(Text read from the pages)
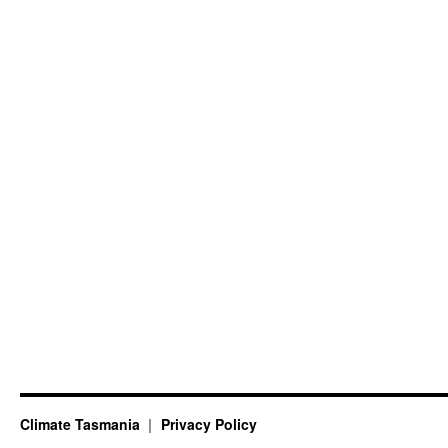
Climate Tasmania
Privacy Policy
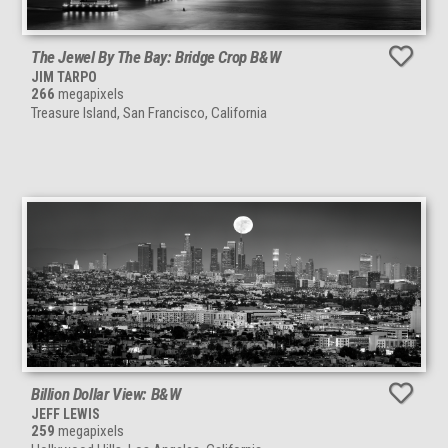
The Jewel By The Bay: Bridge Crop B&W
JIM TARPO
266
megapixels
Treasure Island, San Francisco, California
Billion Dollar View: B&W
JEFF LEWIS
259
megapixels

WORK TO COMPLETE →
Set down the text from every row above word for word, leaving the pictures out.

TASK SOLUTION →
Climate Tasmania
Privacy Policy
The Jewel By The Bay: Bridge Crop B&W
JIM TARPO
266
megapixels
Treasure Island, San Francisco, California
Billion Dollar View: B&W
JEFF LEWIS
259
megapixels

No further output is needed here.